Does anyone have a solution for this?

sayakpaul commented 1 year ago

You're using the LoRA variant, right?

But the snippet you provided in the description is train_text_to_image.py, which is a non-LoRA. Just ensuring that was not by mistake.

I have an RTX 3080 16 GB card

I just tested it on a Tesla T4 and it worked. Could you provide a snapshot of what you get after running diffusers-cli env?

hkristof03 commented 1 year ago

The script I referred to is train_text_to_image_lora.py , referenced in the Huggingface LORA tutorial.

Btw I managed to solve the OOM issue with xformers...

sayakpaul commented 1 year ago

Okay then. The reason why I mentioned is that you stated:

accelerate launch --mixed_precision="fp16"  train_text_to_image.py \
  ...

And not train_text_to_image_lora.py.

dora-lemon commented 1 year ago

@sayakpaul thanks for your comment, but @hkristof03 just put his problem on my issue, maybe the same topic, he did not use my script list above

kaimingd commented 1 year ago

@dora-lemon I met the same problem with you. Would you kindly tell me how to change adam to 8 bit?

sayakpaul commented 1 year ago

@sayakpaul thanks for your comment, but @hkristof03 just put his problem on my issue, maybe the same topic, he did not use my script list above

My reply still remains the same, though. Did you try the train_text_to_image_lora.py script and not the train_text_to_image.py script?

If the LoRA script is failing, then please consider enabling xformers with --enable_xformers_memory_efficient_attention.
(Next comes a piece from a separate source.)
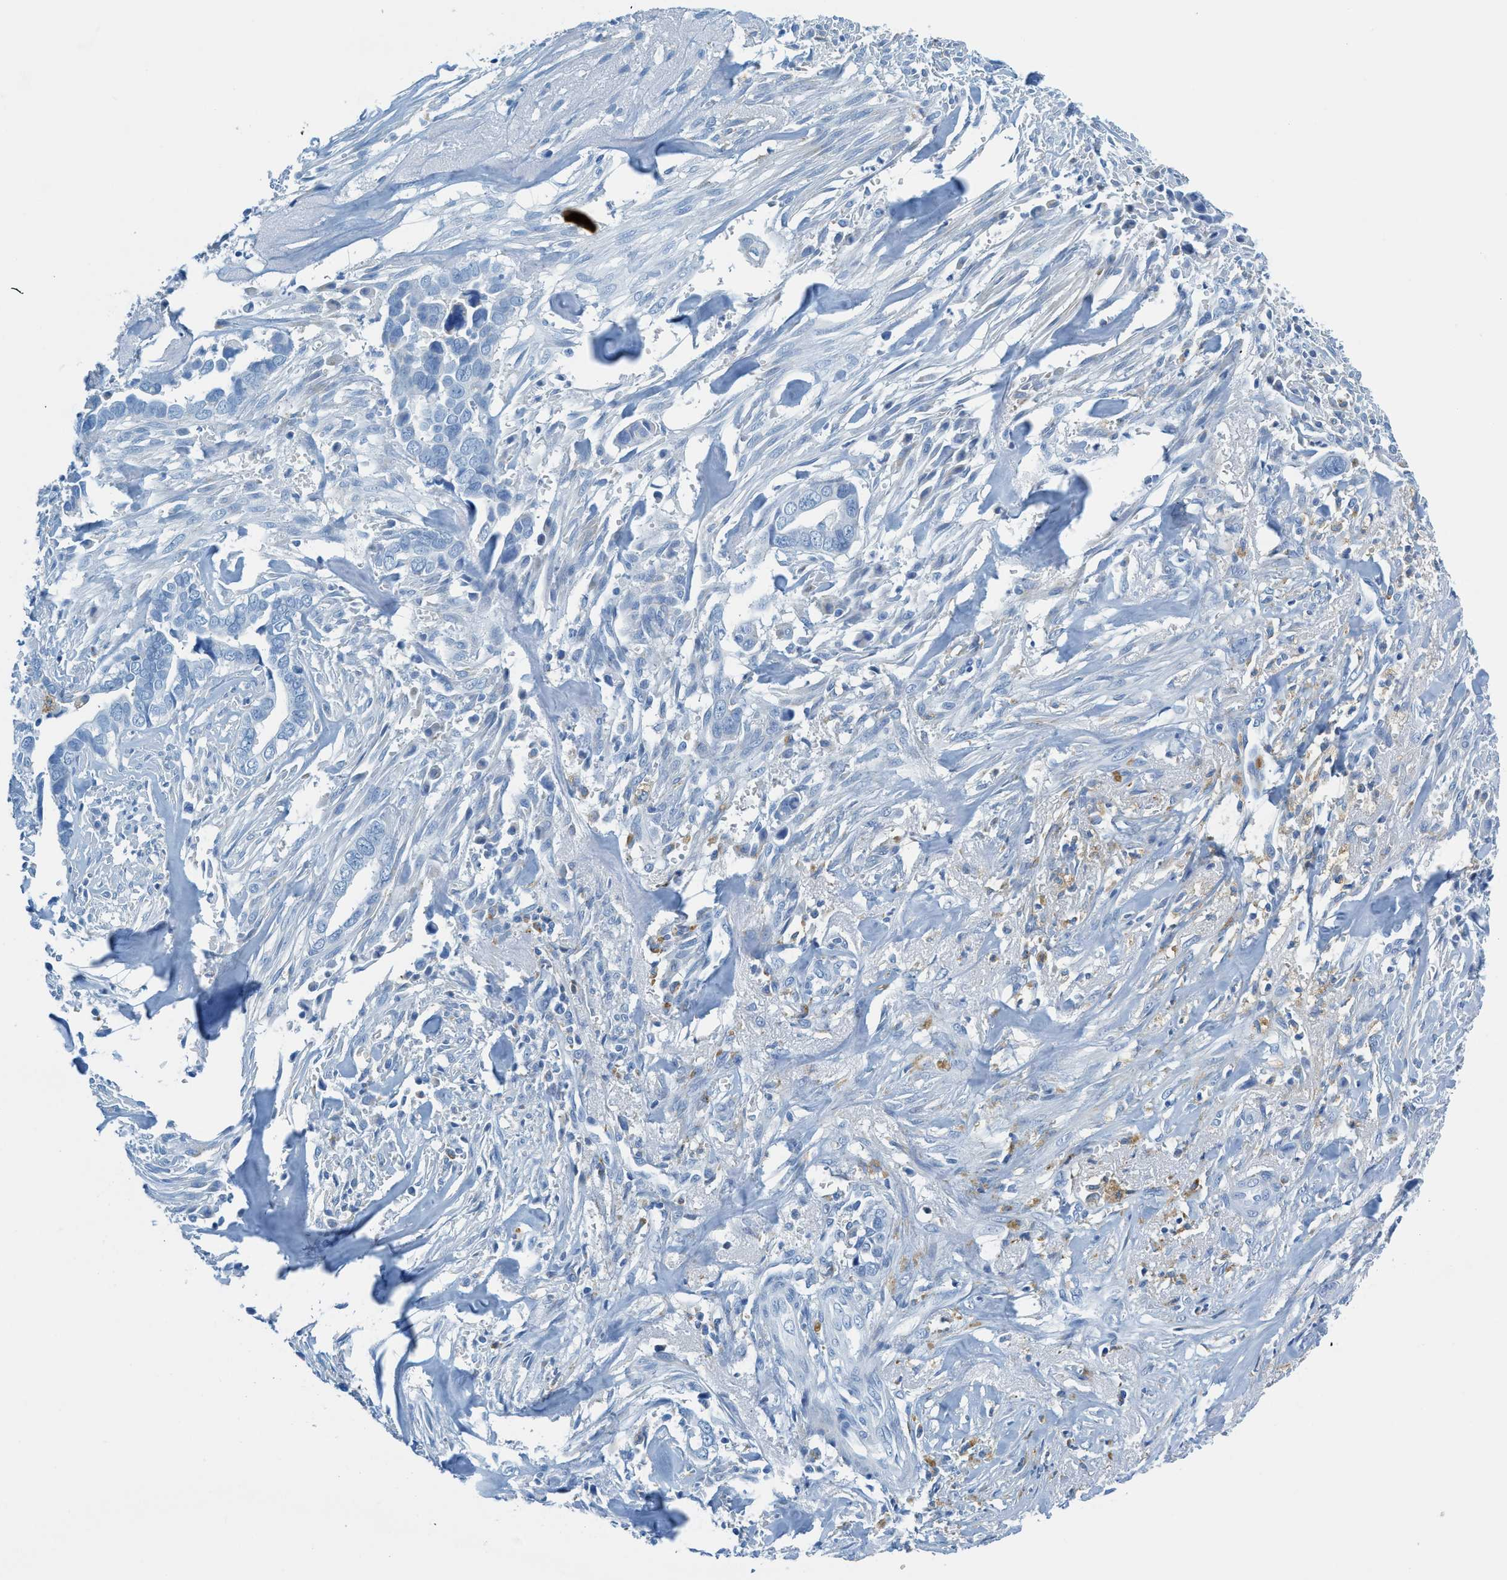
{"staining": {"intensity": "negative", "quantity": "none", "location": "none"}, "tissue": "liver cancer", "cell_type": "Tumor cells", "image_type": "cancer", "snomed": [{"axis": "morphology", "description": "Cholangiocarcinoma"}, {"axis": "topography", "description": "Liver"}], "caption": "Immunohistochemistry photomicrograph of neoplastic tissue: human liver cancer stained with DAB (3,3'-diaminobenzidine) displays no significant protein positivity in tumor cells. (Stains: DAB immunohistochemistry (IHC) with hematoxylin counter stain, Microscopy: brightfield microscopy at high magnification).", "gene": "C21orf62", "patient": {"sex": "female", "age": 79}}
Know more here: https://github.com/huggingface/diffusers/tree/main/examples/text_to_image#training-with-xformers

Does this help?

dora-lemon commented 1 year ago

@kaimingd just add --use_8bit_adam

kaimingd commented 1 year ago

@dora-lemon Thanks a lot. It's really worked!

sayakpaul commented 1 year ago

Closing the issue then :)

Please feel free to reopen in case of problems.